Notification Time: Fri Nov 6 14:50:06 2009

cuxddb01 sent Event Monitor notification information:

/system/events/ipmi_fpl/ipmi_fpl is >= 1.
Its current value is MAJORWARNING(3).



Event data from monitor:

Event Time..........: Fri Nov 6 14:50:06 2009
Severity............: MAJORWARNING
Monitor.............: fpl_em
Event #.............: 2233
System..............: cuxddb01

Summary:
A CPU is being stopped and deconfigured.


Description of Error:

A CPU is being stopped and deconfigured. See the previous IPMI events to
determine the reason that the CPU is being deconfigured.

The data field is the physical location of the CPU being deconfigured.

Probable Cause / Recommended Action:


A CPU is being stopped and deconfigured.


See previous IPMI events to determine the reason that the CPU is being
deconfigured.
Contact HP Support personnel to confirm the CPU is functioning properly.


Additional Event Data:
System IP Address...: 10.73.4.101
Event Id............: 0x4af47dee00000000
Monitor Version.....: A.01.00
Event Class.........: System
Client Configuration File...........:
/var/stm/config/tools/monitor/default_fpl_em.clcfg
Client Configuration File Version...: A.01.00
Qualification criteria met.
Number of events..: 1
Associated OS error log entry id(s):
None
Additional System Data:
System Model Number.............: 9000/800/rp8420
EMS Version.....................: A.04.20
STM Version.....................: C.58.00
System Serial Number............: USE4444FVX
Latest information on this event:
http://docs.hp.com/hpux/content/hardware/ems/fpl_em.htm#2233

v-v-v-v-v-v-v-v-v-v-v-v-v D E T A I L S v-v-v-v-v-v-v-v-v-v-v-v-v


IPMI event hex: 0x6480087500e00000 0x00ffff0001ffff15
Time Stamp: Fri Nov 6 15:06:30 2009
Event keyword: BOOT_CPU_DECONFIG
Alert level name: Warning
Reporting vers: 1
Data field type: Physical location
Decoded data field: FRU Physical Location: 0x00ffff0001ffff15
FRU Source = 1(processor)
Source Detail = 5(unknown)
Cabinet Location = 0
Cell Location = 0
Reporting entity ID: 0 ( Cab 0 Cell 0 CPU 0 )
Reporting entity Full Name: System Firmware
IPMI Event ID : 2165 (0x875)
5 REPLIES 5
Sameer_Nirmal
Honored Contributor

Re: 8420 Cpu Problem

It maybe a CPU issue or as resulting outcome of a VRM issue to which is attached to a CPU. One of the VRMs is dead is sure.

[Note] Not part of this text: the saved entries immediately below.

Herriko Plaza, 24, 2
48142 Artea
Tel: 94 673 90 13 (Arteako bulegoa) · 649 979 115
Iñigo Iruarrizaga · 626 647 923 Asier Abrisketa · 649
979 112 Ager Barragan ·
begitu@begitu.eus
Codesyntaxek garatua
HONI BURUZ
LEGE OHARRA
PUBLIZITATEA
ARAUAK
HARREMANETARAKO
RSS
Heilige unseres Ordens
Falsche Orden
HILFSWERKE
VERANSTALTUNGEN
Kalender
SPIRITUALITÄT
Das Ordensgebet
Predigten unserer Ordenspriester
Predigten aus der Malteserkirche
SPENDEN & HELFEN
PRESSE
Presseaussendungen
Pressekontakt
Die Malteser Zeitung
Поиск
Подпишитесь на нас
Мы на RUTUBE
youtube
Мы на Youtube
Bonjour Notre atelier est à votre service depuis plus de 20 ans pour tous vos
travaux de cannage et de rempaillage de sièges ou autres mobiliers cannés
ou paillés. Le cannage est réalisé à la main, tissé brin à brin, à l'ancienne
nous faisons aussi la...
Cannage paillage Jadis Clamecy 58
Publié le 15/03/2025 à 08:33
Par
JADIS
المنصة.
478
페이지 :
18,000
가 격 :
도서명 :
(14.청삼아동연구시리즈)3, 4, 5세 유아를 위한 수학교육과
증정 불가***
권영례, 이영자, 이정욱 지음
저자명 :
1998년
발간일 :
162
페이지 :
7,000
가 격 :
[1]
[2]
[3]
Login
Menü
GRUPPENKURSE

I would check the status of the VRMs and CPU status on all cell boards using

MP>CM>PS>C > ( cell board number )
Paul Coffey_1
Advisor

Re: 8420 Cpu Problem

HW status for Cell 0 : FAILURE DETECTED

Power status : on, CPU 1 VOLTAGE FAULT
Boot is not blocked
PDH memory is shared
Processor Compatibility : OK
RIO cable status : connected
RIO cable connection physical location : PCI Domain 0
Core cell is cell 0
Attention Led is off

PDHC status Leds : ****

CPU Module Slot 0 1 2 3
Populated P P P
Local 48V Good * * *
Power Enabled * *
Power Good * *

(* - True, P - Processor, T - Terminator)



DIMMs populated:
0 . . . 4 . . . 8 . . .12 . . .
* * * * * * * * * * * * * * * *

1 1 1 1 1 1
VRM's 1 2 3 4 5 6 7 8 9 0 1 2 3 4 5
Present : * * * * * * * * * * * * * * *
Enabled : * * * * * * * * * * * * * * *
Pwr Good : * * * * * * * * * * * * * * *


Front Side Bus Freq. : 200 MHz
CPU Core Freq. : 1000 MHz
CPU Part Number : PA8900

System Boot Rom (SFW) firmware rev 24.004
PDH controller (PDHC) firmware rev 3.031, built THU NOV 09 21:37:37 2006
MICE revision is 1.0
Sameer_Nirmal
Honored Contributor

Re: 8420 Cpu Problem

It looks like that there is CPU 1 Core voltage fault. The CPU 1 which was subsequently stopped and deconfigured by the system firwmare on account of the core voltage fault. Maybe CPU 1 is defective. I am not sure about the status of CPU 1 being as shown because of the posted text formatting. Can you confirm the status of CPU 1 in terms of the "*" and other CPUs as well? But anyway, there is one "*" missing for a CPU in power enabled and good information where the problem is.

CPU Module Slot 0 1 2 3
Populated P P P
Local 48V Good * * *
Power Enabled * *
Power Good * *
Paul Coffey_1
Advisor

Re: 8420 Cpu Problem

Doesn't appear to be the cpu. I changed it out and cpu 1 is still missing when I look at it from bch. In my next maint window I'm changing out the cell board/vrm.
Paul Coffey_1
Advisor

Re: 8420 Cpu Problem

assuming I can figure out the firmware updates.